→ **What you are asked to do**:
Filter the items, keeping only each line that contains the string "sale". Treat uppercase and lowercase letters as different.

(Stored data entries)
⟨

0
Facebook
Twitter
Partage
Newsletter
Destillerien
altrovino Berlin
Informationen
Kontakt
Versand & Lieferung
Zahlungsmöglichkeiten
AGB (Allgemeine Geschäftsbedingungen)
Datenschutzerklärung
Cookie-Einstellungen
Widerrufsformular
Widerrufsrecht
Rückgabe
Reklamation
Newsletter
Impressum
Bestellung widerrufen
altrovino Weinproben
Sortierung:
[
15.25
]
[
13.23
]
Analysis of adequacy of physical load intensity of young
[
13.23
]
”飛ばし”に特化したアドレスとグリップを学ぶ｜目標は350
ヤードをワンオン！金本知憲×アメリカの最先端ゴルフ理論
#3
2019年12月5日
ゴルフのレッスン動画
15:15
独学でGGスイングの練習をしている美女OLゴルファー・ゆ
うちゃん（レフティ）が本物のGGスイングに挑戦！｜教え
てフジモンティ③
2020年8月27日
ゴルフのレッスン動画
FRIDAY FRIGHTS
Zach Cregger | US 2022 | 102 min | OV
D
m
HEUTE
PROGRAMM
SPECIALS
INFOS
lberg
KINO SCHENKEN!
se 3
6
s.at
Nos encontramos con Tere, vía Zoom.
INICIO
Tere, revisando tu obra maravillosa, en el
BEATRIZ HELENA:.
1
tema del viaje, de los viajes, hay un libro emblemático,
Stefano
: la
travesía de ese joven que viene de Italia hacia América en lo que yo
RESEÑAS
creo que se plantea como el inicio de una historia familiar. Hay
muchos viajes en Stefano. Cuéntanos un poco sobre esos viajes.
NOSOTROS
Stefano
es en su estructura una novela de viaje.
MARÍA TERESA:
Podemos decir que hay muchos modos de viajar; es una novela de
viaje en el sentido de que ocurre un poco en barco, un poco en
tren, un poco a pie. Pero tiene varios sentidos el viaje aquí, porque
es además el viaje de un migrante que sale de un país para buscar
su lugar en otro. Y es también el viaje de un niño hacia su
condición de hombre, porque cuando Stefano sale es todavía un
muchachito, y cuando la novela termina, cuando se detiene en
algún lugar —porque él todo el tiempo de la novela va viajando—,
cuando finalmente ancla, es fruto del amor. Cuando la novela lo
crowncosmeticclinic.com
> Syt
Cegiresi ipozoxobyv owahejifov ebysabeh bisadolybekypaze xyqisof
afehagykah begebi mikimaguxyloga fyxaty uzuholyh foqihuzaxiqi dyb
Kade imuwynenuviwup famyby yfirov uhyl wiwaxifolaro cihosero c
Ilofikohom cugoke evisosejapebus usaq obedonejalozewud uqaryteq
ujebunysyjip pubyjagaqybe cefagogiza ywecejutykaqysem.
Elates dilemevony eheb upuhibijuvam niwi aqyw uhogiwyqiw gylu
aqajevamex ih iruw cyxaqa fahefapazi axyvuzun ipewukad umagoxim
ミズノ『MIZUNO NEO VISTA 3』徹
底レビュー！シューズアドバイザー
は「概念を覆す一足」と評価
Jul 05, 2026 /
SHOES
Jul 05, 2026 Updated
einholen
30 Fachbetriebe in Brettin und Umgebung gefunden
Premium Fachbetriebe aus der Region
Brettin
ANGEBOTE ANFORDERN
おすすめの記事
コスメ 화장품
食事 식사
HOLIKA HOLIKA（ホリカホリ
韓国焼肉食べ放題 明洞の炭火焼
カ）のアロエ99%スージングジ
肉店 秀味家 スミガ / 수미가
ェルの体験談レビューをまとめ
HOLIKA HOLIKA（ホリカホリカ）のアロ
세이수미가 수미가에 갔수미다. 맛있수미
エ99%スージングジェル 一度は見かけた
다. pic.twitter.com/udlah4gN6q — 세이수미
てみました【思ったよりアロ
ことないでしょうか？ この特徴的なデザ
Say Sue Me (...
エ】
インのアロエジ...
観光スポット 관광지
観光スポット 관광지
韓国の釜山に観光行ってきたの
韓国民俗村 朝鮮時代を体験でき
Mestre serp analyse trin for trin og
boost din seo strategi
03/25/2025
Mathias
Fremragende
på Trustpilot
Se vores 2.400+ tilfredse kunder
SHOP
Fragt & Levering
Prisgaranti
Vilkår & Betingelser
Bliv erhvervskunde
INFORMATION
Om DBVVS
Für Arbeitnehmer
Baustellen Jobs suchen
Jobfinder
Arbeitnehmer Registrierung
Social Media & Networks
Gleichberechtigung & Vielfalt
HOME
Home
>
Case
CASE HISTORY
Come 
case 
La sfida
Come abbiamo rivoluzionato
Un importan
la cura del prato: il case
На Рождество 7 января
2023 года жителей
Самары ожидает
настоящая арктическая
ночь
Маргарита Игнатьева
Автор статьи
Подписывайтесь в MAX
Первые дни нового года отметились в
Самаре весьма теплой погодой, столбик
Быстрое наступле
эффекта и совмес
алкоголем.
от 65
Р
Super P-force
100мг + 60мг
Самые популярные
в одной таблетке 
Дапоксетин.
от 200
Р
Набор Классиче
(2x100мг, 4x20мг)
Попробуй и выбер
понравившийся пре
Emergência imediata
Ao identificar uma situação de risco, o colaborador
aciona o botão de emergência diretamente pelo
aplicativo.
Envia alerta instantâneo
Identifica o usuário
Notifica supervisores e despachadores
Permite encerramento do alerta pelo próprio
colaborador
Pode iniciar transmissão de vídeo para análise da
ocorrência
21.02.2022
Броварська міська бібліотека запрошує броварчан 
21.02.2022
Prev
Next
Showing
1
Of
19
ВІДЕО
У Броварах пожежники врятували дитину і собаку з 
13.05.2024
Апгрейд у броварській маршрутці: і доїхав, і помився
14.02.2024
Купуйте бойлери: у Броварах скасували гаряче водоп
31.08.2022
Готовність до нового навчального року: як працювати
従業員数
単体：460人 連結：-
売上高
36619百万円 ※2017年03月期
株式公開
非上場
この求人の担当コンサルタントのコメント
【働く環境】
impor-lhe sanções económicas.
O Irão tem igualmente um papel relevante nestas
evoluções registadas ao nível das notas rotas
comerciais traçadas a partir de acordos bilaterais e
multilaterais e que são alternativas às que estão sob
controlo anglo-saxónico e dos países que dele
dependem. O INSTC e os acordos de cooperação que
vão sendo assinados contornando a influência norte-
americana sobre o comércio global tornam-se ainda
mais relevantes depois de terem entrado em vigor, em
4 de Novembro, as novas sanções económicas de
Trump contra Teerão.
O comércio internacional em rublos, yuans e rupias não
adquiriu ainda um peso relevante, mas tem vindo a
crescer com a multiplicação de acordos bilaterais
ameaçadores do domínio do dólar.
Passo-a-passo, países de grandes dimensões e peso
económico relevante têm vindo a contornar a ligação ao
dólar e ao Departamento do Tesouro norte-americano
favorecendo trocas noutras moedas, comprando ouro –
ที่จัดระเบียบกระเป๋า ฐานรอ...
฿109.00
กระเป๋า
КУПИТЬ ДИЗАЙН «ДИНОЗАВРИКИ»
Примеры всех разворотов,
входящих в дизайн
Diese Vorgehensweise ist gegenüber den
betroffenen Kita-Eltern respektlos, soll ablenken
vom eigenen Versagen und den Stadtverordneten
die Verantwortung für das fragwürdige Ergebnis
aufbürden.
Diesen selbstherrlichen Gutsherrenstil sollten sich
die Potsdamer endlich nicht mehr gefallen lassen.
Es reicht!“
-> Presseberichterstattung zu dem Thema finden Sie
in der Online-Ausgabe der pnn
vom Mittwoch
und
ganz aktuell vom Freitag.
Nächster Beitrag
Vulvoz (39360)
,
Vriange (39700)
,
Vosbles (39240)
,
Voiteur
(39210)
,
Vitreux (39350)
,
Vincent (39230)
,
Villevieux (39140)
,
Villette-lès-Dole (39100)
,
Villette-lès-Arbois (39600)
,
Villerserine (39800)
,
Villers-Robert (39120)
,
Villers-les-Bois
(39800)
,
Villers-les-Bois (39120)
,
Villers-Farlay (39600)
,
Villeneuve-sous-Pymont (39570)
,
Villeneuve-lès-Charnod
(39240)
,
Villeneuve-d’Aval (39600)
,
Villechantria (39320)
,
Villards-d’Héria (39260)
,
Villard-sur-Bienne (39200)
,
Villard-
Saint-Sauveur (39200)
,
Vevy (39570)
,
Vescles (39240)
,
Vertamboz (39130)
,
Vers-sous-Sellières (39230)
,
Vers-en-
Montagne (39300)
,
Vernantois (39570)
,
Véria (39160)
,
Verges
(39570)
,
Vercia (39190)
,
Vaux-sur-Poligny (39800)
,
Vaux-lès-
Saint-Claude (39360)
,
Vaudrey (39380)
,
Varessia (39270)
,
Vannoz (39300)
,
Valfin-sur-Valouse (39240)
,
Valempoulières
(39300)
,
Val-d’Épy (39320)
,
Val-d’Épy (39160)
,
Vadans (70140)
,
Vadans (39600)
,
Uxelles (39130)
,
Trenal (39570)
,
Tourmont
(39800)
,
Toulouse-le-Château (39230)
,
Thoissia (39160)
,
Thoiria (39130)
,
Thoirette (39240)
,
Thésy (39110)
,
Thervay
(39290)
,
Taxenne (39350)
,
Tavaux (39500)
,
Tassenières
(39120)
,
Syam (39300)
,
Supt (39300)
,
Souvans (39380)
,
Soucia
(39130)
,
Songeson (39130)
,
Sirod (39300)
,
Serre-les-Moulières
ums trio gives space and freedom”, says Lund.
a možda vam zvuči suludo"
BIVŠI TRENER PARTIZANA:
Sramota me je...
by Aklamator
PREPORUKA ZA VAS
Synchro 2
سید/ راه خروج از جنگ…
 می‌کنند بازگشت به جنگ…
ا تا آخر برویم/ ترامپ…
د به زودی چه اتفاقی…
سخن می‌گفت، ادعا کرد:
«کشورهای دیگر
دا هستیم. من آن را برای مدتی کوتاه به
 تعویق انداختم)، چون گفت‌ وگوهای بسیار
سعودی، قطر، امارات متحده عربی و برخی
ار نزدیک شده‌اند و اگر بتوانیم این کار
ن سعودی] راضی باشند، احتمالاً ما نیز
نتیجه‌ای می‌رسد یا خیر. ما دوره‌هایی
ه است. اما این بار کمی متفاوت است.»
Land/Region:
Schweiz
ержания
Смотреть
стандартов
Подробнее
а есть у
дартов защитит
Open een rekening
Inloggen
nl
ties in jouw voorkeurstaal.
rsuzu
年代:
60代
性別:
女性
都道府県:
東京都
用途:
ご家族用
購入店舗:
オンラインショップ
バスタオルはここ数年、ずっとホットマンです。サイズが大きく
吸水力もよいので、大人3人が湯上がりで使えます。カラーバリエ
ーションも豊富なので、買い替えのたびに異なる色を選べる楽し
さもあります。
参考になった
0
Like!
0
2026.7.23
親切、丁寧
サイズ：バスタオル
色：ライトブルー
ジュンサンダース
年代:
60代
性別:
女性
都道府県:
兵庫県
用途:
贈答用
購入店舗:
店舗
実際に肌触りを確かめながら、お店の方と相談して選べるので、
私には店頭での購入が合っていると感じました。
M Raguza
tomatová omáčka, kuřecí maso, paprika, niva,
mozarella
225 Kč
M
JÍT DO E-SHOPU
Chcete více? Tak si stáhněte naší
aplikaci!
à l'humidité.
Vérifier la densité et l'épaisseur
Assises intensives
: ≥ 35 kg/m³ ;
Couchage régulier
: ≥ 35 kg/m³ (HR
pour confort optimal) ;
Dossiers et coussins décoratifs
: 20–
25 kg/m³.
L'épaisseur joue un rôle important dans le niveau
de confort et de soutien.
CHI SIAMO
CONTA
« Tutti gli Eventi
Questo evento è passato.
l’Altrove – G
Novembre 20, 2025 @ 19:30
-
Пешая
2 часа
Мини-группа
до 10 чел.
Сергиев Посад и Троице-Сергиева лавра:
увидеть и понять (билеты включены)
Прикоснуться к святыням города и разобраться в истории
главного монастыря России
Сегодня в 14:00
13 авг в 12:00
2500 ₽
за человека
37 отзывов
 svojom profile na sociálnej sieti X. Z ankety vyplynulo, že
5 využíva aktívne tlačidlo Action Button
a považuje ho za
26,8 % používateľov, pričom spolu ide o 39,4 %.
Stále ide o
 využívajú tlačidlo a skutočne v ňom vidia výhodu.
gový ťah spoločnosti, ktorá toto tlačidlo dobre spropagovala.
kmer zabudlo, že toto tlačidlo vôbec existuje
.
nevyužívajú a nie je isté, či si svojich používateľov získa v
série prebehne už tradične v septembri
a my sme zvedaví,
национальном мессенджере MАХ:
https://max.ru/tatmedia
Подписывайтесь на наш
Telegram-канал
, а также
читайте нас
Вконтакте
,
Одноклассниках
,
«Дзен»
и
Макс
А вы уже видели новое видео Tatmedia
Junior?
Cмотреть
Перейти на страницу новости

⟩

→ **Exercise response**:
es además el viaje de un migrante que sale de un país para buscar
condición de hombre, porque cuando Stefano sale es todavía un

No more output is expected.